Every record below must be retyped exactly, with the pictures left out.

- _DATASET RECORDS_
<<<<

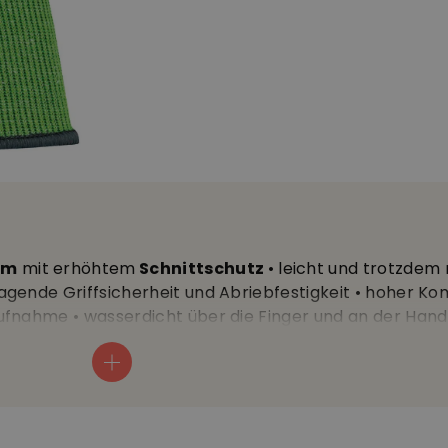
am
mit erhöhtem
Schnittschutz
• leicht und trotzdem 
gende Griffsicherheit und Abriebfestigkeit • hoher Ko
fnahme • wasserdicht über die Finger und an der Hand
388 (4x42D)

>>>>

- _COMPLETED EXERCISE_
am
mit erhöhtem
Schnittschutz
• leicht und trotzdem 
gende Griffsicherheit und Abriebfestigkeit • hoher Ko
fnahme • wasserdicht über die Finger und an der Hand
388 (4x42D)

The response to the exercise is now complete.